In the present work, a high-strength composite steel structure developed by imparting laser surface hardening treatment on a low-carbon low-Manganese automotive steel sheet has been comprehensively analysed. The layered composite steel structure has been successfully developed by re-engineering the surface of the steel using diode laser hardening treatment up to a depth of 250–300 µm through its thickness. Hardness at the treated surface improved by 150% to that of its base due to formation of a mixture of hard phases constituting martensite and bainite along with retained ferrite. Indeed, coupling EBSD technique with Weibull distribution of various phase fractions determined by image quality helped analyse microstructure effectively. The tensile property of the layered composite steel sheet was found to yield significant improvements in both Yield Strength (YS) (40–44%) and Ultimate Tensile Strength (UTS) (19–21%) due to sandwich effect of composite layer constituting hardened layer and soft base accomplished by a strengthening mechanism associated with rule of mixtures concept. In fact, Young’s modulus of the composite steel sheet, determined from slope of tensile stress–strain diagram was found to be convergent with ultrasonic test result. Additionally, the crystallographic texturing effects of the hardened layer and untreated base measured using standard XRD technique re-confirmed their influence on Young’s Modulus and r-bar values obtained.

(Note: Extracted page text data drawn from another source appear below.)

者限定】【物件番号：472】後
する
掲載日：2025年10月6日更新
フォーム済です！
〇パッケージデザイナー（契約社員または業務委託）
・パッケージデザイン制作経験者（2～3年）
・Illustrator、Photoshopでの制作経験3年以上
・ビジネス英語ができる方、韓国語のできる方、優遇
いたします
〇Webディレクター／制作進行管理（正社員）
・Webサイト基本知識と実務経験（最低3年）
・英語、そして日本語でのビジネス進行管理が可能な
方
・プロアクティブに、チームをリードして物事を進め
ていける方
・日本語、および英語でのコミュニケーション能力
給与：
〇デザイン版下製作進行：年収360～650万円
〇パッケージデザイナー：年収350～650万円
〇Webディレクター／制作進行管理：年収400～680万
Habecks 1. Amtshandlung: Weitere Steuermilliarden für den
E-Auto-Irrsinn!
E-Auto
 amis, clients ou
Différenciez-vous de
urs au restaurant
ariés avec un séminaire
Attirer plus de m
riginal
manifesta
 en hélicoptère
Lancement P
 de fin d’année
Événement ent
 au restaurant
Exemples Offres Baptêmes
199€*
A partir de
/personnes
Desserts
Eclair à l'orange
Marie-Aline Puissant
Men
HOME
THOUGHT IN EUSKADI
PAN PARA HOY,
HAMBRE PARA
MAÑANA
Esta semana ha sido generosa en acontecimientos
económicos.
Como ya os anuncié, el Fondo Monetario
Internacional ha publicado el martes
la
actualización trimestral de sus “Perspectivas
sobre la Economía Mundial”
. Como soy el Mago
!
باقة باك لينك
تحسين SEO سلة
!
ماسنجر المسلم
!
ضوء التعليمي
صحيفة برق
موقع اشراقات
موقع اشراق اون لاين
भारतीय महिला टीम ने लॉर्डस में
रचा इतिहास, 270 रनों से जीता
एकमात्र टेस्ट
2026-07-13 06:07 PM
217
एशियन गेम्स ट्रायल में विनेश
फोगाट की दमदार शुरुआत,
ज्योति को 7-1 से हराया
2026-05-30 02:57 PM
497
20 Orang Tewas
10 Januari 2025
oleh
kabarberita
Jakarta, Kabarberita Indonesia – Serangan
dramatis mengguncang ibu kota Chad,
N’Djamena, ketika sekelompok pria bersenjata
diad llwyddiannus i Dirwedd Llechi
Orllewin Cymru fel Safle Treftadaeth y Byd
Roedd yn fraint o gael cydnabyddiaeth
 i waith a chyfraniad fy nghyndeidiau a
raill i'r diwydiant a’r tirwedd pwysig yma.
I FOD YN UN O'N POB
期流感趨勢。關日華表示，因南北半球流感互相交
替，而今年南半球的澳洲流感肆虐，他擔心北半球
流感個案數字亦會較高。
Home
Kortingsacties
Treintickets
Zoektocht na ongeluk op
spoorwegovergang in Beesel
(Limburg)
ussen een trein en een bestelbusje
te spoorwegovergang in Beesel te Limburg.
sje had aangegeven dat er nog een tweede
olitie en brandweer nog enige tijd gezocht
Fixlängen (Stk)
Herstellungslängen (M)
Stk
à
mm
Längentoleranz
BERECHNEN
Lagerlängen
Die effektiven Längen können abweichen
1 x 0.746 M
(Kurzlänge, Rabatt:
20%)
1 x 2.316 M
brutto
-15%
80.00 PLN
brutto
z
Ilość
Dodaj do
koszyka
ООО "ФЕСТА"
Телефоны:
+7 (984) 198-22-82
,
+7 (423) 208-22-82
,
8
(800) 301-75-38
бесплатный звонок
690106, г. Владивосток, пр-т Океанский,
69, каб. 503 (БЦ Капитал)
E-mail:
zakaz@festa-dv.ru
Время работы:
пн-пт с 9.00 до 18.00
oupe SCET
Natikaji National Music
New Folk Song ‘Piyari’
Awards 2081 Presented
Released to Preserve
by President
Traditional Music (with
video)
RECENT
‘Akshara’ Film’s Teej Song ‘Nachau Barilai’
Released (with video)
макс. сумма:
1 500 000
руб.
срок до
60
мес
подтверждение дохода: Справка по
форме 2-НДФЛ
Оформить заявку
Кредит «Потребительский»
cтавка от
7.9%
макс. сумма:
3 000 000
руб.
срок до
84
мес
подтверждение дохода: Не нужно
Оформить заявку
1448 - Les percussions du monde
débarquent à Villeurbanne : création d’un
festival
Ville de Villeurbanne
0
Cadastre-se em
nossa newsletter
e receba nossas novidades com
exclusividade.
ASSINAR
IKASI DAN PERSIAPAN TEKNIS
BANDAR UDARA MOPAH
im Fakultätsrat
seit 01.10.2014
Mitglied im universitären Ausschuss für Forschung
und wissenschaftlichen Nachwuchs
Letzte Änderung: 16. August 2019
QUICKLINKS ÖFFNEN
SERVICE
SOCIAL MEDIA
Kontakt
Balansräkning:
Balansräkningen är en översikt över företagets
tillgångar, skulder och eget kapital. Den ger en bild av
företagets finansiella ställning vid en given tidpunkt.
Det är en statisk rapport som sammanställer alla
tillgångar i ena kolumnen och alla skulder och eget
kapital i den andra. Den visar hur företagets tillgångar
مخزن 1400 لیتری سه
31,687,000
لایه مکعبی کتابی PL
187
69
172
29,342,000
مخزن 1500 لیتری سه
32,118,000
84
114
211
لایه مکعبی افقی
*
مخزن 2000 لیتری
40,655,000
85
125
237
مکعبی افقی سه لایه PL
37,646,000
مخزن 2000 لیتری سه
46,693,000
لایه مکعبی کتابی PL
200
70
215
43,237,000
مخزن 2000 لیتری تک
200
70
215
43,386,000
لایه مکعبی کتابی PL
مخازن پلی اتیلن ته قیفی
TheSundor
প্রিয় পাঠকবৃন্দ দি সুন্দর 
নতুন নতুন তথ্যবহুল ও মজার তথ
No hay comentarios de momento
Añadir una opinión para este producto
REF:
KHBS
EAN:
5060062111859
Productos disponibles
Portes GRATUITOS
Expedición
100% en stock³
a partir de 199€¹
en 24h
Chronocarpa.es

在目前的工作中，对低碳低锰汽车钢板通过激光表面硬化处理开发的高强度复合钢结构进行了综合分析。通过使用二极管激光硬化处理对钢的表面进行重新设计，层状复合钢结构已成功开发，其厚度可达 250–300 µm 的深度。由于形成了由马氏体和贝氏体以及残留铁素体组成的硬质相的混合物，处理过的表面的硬度比其基体的硬度提高了 150%。事实上，将 EBSD 技术与由图像质量确定的各种相分数的威布尔分布相结合，有助于有效地分析微观结构。由于构成硬化的复合层的夹心效应，发现层状复合钢板的拉伸性能在屈服强度 (YS) (40-44%) 和极限拉伸强度 (UTS) (19-21%)层和软基础通过与混合物规则相关的强化机制实现。事实上，发现复合钢板的杨氏模量，由拉伸应力-应变图的斜率确定，与超声测试结果趋同。此外，使用标准 XRD 技术测量的硬化层和未处理基材的晶体纹理效应再次证实了它们对所获得的杨氏模量和 r-bar 值的影响。